== DATA ==
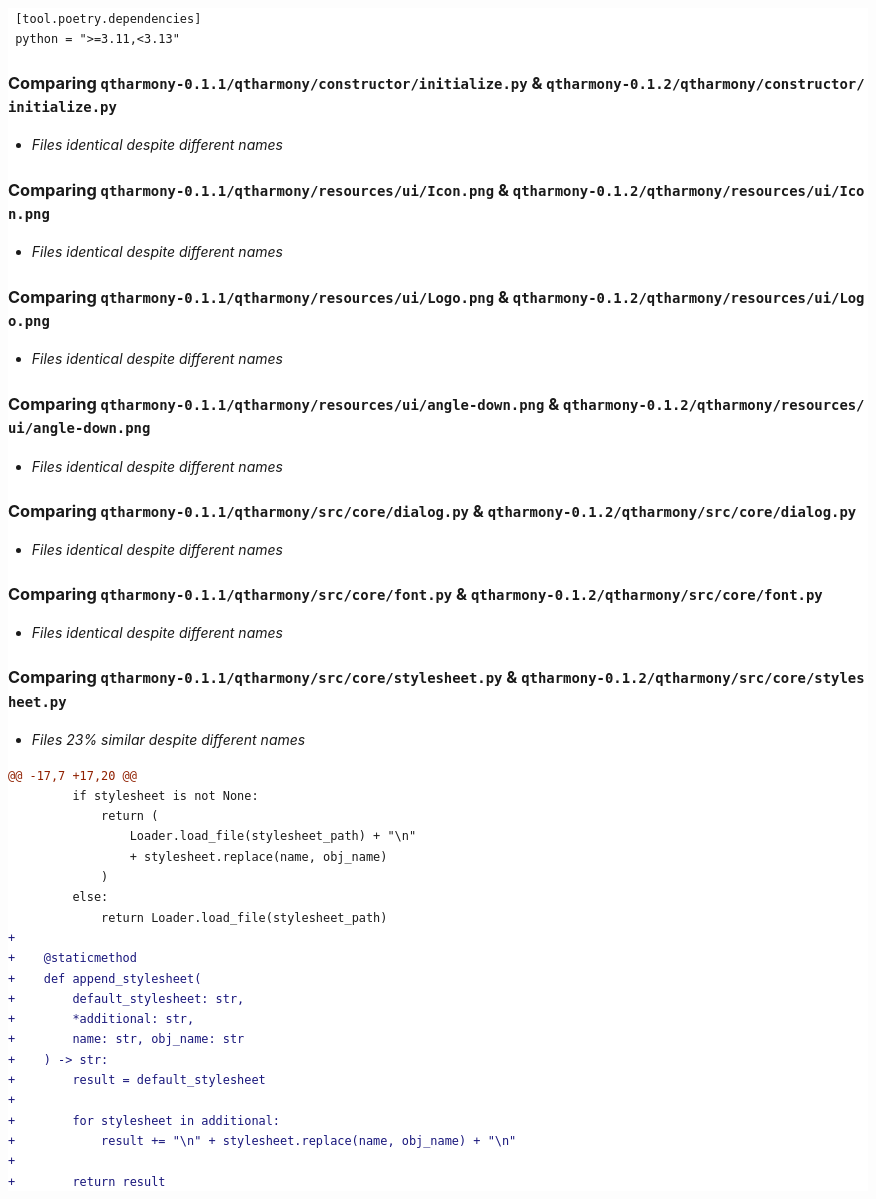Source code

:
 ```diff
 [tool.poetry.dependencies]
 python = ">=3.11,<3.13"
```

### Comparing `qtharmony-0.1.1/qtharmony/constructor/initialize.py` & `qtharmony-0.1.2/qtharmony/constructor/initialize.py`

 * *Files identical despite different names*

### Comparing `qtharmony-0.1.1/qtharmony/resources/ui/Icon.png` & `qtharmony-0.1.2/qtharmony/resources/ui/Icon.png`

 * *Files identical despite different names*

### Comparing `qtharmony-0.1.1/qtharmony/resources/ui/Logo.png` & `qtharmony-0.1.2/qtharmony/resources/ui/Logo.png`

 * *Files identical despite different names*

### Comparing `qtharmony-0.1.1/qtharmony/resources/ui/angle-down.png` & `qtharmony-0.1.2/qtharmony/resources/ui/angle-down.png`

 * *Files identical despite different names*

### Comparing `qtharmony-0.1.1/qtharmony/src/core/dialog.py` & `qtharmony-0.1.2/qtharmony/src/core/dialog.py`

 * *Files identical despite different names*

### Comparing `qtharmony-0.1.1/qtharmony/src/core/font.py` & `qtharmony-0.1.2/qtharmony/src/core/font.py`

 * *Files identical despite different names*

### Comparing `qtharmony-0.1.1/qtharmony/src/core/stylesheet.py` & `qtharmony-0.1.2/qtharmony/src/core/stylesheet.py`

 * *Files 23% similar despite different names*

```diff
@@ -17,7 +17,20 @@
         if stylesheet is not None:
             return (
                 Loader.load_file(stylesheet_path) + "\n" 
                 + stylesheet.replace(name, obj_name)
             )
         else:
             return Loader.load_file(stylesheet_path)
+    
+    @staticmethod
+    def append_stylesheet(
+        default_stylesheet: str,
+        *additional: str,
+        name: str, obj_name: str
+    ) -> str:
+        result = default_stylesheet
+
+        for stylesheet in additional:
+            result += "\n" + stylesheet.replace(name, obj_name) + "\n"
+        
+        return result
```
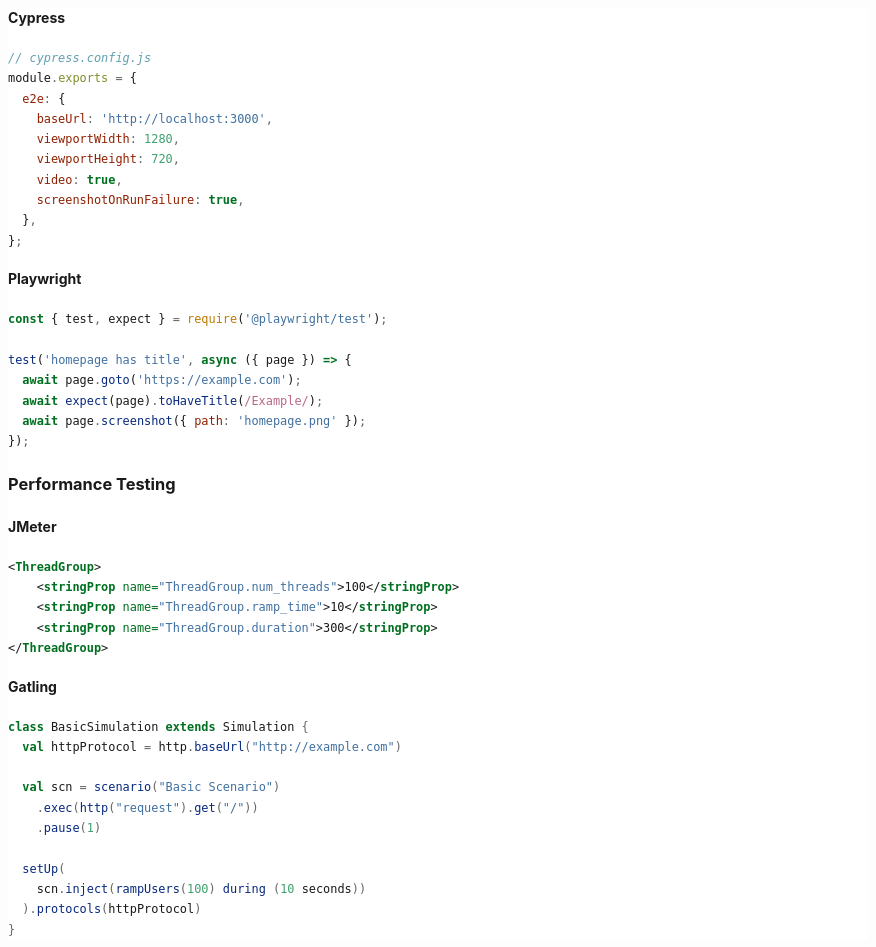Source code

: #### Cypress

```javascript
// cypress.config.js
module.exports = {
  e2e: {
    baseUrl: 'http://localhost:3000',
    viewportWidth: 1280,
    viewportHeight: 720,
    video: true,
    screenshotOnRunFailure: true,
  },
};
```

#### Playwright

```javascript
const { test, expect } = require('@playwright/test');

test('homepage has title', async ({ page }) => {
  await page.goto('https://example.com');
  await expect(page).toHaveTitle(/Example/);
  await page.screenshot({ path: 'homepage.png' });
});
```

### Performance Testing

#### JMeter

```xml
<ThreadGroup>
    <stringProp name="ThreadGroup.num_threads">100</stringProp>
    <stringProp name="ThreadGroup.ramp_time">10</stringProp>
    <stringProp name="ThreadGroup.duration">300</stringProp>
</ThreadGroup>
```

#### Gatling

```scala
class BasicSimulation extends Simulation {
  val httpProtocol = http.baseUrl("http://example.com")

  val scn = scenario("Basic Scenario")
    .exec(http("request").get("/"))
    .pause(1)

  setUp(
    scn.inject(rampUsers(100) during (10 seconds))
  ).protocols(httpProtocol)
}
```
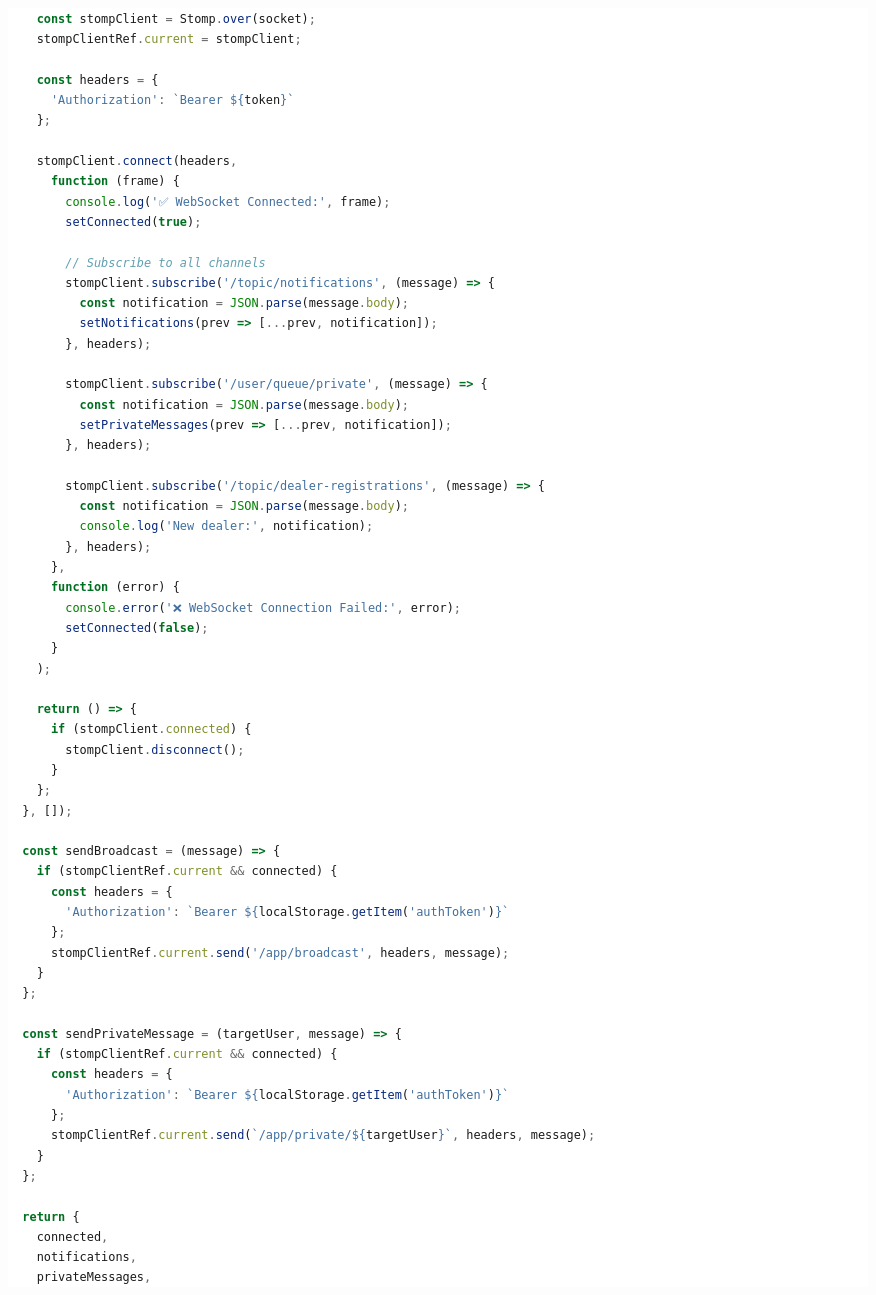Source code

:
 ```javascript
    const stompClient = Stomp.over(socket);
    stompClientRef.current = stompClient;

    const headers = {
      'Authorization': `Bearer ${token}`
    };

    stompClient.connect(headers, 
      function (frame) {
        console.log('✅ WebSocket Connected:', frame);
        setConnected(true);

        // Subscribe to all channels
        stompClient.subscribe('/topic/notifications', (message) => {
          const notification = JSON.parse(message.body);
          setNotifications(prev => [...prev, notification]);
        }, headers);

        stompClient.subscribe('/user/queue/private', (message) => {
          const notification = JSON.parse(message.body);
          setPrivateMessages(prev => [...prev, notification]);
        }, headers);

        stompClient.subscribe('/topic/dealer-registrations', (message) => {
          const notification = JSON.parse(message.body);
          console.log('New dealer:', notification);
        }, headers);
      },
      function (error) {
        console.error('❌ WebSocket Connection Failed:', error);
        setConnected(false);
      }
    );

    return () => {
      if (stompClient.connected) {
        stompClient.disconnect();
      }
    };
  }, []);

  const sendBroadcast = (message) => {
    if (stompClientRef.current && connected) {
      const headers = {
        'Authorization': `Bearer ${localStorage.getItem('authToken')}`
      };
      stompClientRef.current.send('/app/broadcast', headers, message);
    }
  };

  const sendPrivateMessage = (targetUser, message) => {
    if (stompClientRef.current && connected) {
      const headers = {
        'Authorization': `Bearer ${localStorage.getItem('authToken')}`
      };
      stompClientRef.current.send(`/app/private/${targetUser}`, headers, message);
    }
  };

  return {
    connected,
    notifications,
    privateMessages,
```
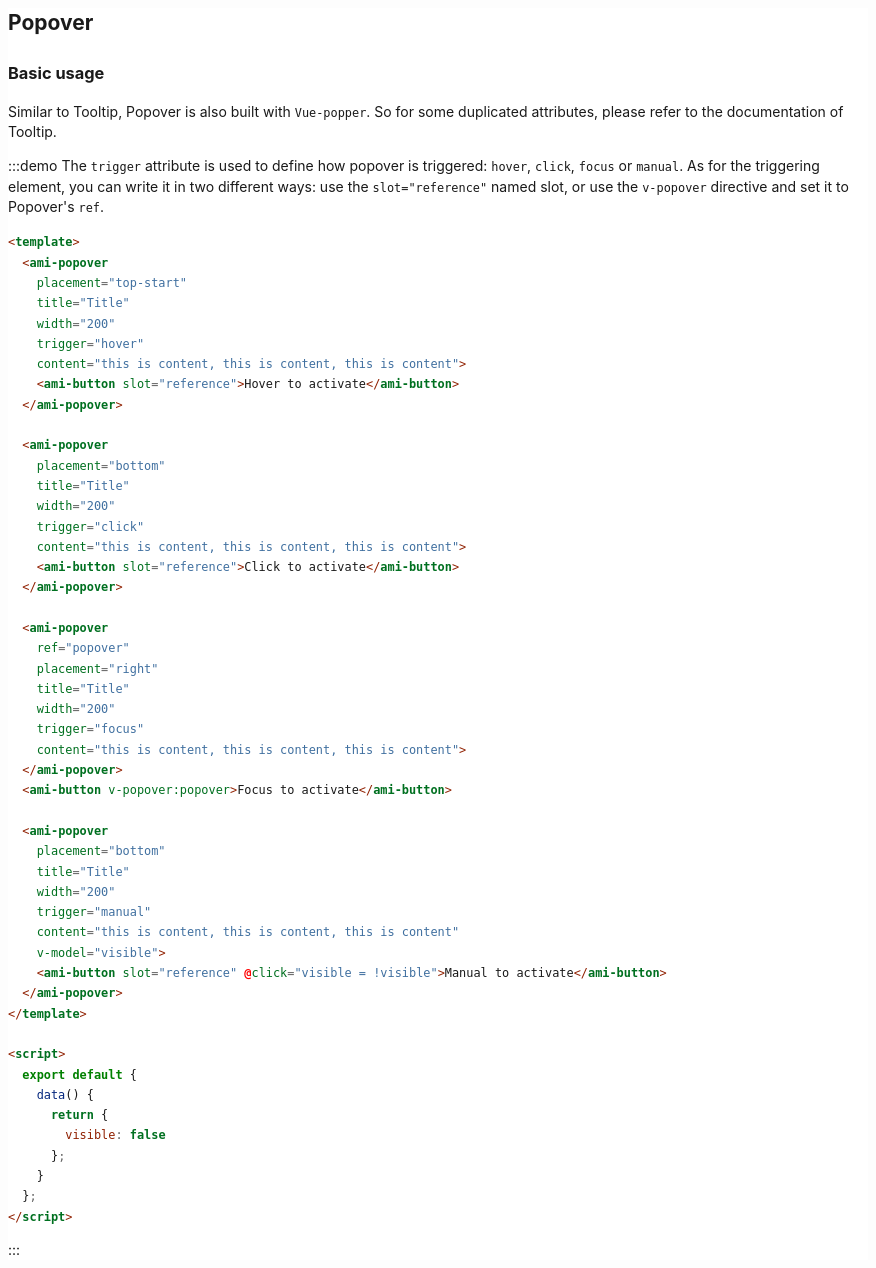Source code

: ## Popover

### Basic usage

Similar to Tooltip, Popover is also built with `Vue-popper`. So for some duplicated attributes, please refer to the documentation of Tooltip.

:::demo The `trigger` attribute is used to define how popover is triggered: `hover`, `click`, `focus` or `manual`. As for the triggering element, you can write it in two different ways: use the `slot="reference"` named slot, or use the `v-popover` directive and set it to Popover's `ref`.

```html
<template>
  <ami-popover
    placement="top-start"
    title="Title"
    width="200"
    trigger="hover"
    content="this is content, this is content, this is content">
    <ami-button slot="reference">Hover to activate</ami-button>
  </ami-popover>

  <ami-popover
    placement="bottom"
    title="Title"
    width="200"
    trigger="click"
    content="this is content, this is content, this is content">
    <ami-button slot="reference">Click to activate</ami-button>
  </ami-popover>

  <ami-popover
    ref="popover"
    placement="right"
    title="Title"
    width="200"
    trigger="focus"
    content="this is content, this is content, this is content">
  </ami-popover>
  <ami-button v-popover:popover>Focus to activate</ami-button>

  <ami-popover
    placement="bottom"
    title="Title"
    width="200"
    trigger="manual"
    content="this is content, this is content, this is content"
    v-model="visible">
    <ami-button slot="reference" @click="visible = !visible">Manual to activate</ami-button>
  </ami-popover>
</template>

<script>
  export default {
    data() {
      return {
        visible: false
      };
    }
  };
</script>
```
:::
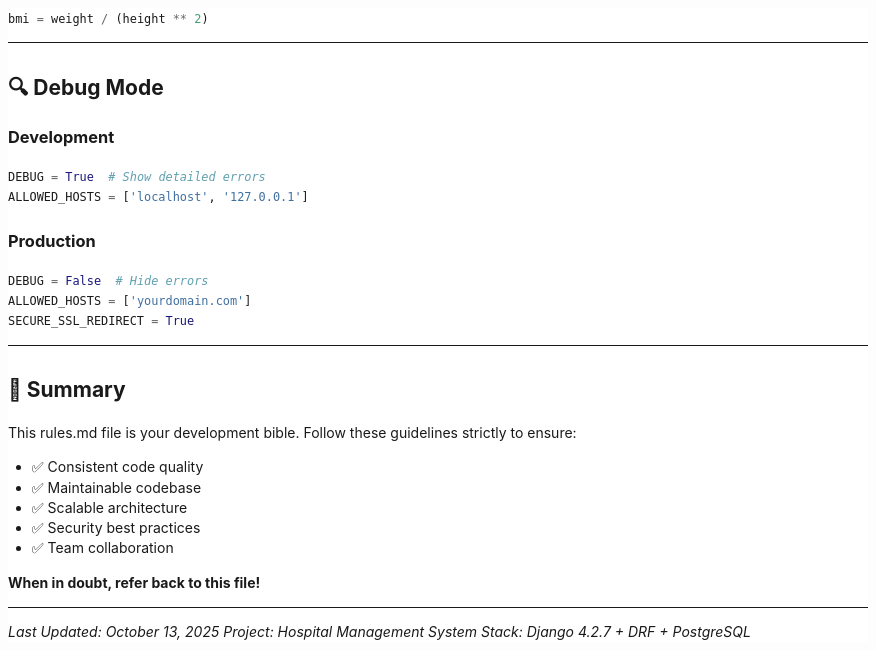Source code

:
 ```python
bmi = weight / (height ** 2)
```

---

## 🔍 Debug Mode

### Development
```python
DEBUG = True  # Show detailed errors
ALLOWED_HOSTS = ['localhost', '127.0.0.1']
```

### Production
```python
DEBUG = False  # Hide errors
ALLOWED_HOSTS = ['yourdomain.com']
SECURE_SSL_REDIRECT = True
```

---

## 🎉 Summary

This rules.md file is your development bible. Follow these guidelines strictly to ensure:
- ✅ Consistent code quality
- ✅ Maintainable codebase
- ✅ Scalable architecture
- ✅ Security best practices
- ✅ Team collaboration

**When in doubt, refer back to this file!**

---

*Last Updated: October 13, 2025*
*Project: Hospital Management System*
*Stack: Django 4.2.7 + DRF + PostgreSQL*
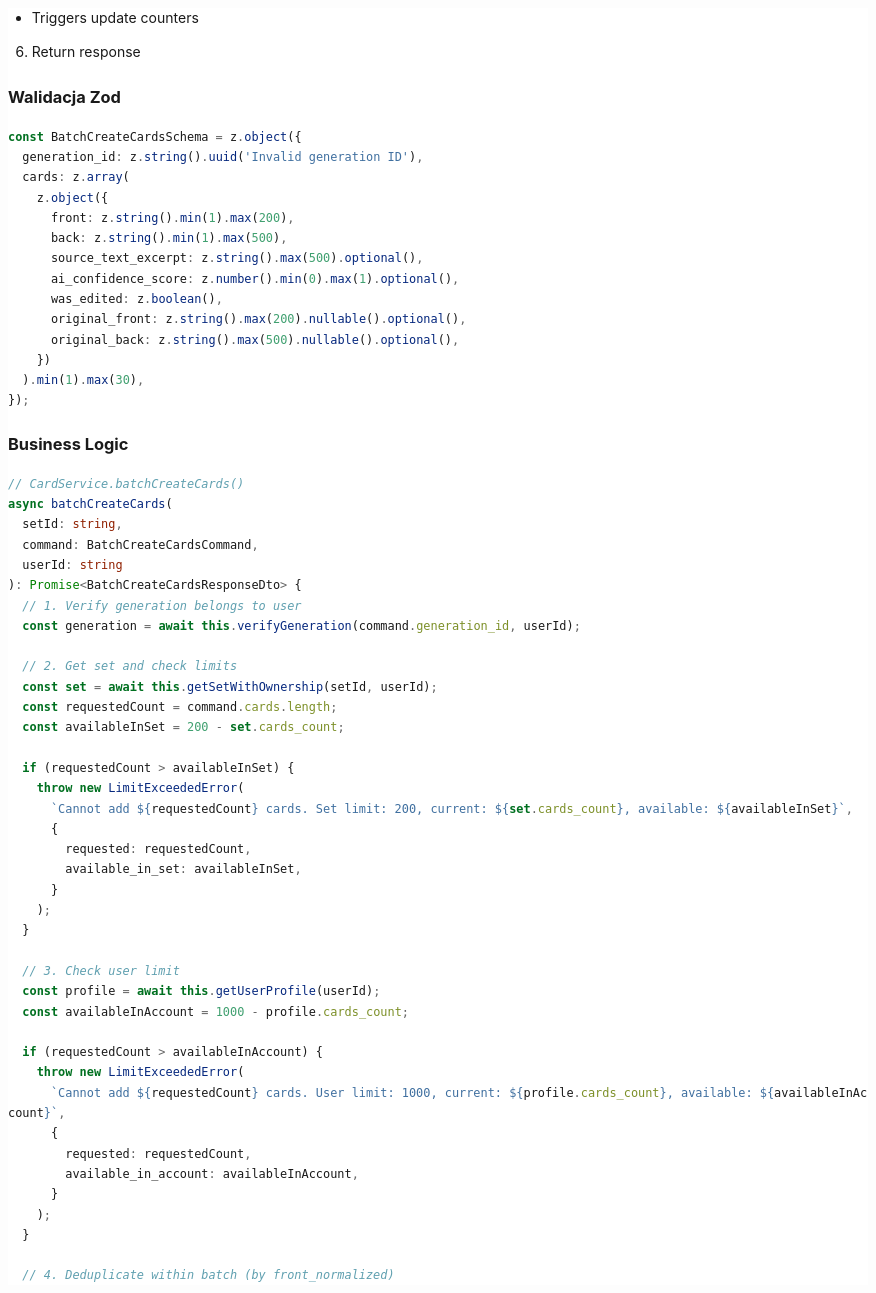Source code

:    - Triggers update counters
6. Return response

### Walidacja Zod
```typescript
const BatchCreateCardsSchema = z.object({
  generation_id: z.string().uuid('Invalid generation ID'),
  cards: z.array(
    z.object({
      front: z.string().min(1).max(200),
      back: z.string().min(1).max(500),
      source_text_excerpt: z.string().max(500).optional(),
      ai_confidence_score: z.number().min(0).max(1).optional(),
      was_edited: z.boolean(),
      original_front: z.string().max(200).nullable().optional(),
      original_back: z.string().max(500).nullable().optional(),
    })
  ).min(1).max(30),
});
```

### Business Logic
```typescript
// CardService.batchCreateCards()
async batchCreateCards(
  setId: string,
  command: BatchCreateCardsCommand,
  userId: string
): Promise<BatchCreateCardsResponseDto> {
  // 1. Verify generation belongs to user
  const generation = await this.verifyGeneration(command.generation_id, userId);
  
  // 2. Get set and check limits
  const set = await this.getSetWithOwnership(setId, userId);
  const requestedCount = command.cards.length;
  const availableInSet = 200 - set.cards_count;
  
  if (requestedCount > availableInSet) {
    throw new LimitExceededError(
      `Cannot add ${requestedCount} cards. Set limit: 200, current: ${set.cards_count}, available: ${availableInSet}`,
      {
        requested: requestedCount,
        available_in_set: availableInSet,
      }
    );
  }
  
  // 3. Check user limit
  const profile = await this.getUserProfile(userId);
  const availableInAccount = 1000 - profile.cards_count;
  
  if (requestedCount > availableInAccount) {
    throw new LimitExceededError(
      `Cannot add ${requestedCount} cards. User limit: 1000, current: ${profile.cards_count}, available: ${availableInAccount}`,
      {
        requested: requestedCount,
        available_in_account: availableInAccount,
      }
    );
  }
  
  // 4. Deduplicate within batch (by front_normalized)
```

== YOUR OBJECTIVE ==
Above are the entries; copy every line among them that contains the word "expect".

== SOLUTION TO THIS TASK ==
const { test, expect } = require('@playwright/test');
  await expect(page).toHaveTitle(/Example/);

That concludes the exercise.